Segment Start: Given information

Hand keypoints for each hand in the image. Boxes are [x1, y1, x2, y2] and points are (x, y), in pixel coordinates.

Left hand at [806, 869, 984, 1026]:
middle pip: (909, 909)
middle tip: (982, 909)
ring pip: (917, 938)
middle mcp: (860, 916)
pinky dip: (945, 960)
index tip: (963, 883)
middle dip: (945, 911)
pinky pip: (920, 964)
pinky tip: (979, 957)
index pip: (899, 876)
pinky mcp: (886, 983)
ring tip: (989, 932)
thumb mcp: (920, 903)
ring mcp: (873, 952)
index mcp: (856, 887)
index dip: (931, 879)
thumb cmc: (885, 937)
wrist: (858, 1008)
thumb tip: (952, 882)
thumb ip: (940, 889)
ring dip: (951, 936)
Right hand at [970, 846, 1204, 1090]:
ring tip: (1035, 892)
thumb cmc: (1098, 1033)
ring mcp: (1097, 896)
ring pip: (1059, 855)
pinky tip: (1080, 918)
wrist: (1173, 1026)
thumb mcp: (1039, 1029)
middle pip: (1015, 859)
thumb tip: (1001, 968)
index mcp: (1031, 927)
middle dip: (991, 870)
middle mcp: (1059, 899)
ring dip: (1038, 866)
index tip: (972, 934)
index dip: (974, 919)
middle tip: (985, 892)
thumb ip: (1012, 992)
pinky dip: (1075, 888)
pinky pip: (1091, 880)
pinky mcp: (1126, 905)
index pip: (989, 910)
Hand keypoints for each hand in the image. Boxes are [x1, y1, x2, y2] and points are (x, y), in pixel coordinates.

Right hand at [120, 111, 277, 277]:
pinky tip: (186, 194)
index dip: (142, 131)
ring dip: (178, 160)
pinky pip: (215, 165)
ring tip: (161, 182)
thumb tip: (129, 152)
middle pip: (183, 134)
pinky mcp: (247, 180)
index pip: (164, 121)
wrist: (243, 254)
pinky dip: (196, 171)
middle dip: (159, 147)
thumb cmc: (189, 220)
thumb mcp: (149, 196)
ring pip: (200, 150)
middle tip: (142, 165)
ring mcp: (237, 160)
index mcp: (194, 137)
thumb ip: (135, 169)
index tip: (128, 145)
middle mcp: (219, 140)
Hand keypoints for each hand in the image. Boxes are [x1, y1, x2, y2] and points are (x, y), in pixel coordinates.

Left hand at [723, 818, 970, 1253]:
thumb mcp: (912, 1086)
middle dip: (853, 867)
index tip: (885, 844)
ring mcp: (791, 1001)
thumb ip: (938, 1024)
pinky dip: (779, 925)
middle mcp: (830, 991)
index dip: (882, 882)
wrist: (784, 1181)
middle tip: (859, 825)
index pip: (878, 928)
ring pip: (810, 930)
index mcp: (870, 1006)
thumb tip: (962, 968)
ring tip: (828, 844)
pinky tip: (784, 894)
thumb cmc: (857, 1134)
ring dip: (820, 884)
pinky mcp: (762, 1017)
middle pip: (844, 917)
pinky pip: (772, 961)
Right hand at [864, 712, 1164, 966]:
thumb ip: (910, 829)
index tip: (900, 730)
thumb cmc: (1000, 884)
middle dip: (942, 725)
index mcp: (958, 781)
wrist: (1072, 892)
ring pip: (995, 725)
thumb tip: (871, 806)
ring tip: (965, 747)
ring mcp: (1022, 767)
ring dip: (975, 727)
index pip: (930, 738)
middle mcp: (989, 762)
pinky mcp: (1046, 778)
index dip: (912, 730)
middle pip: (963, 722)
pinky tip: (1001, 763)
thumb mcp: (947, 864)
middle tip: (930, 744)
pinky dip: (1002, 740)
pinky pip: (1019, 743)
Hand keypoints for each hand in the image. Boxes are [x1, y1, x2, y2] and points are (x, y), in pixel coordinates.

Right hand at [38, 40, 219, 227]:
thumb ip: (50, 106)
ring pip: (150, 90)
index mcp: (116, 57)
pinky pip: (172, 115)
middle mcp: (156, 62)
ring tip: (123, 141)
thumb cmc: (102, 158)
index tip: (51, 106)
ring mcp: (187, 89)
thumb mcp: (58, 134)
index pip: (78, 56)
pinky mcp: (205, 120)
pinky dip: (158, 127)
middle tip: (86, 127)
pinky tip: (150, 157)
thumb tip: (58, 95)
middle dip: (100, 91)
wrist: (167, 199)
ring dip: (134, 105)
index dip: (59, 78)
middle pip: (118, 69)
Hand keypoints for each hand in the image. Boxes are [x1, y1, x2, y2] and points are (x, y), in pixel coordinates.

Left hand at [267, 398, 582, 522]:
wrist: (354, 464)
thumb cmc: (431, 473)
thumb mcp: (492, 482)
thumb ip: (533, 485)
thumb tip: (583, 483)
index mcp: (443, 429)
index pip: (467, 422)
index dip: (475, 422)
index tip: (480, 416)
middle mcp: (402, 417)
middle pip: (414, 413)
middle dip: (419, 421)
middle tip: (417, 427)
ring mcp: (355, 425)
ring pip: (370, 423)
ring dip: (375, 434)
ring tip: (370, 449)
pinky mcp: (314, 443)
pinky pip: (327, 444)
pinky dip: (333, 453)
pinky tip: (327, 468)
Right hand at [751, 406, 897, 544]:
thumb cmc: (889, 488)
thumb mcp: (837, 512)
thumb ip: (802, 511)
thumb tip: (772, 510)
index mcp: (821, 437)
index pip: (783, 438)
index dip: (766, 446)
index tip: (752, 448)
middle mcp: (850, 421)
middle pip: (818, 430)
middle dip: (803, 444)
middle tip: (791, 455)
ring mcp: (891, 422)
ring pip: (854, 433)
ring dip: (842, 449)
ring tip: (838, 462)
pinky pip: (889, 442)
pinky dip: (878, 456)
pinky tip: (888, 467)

Segment End: Given information

Using the entries above, repeat only the lines from the one containing "ring pip: (1059, 855)" through the one containing "index pip: (989, 910)", end lines included.

ring pip: (1059, 855)
pinky tip: (1080, 918)
wrist: (1173, 1026)
thumb mcp: (1039, 1029)
middle pip: (1015, 859)
thumb tip: (1001, 968)
index mcp: (1031, 927)
middle dip: (991, 870)
middle mcp: (1059, 899)
ring dip: (1038, 866)
index tip: (972, 934)
index dip: (974, 919)
middle tip: (985, 892)
thumb ip: (1012, 992)
pinky dip: (1075, 888)
pinky pip: (1091, 880)
pinky mcp: (1126, 905)
index pip: (989, 910)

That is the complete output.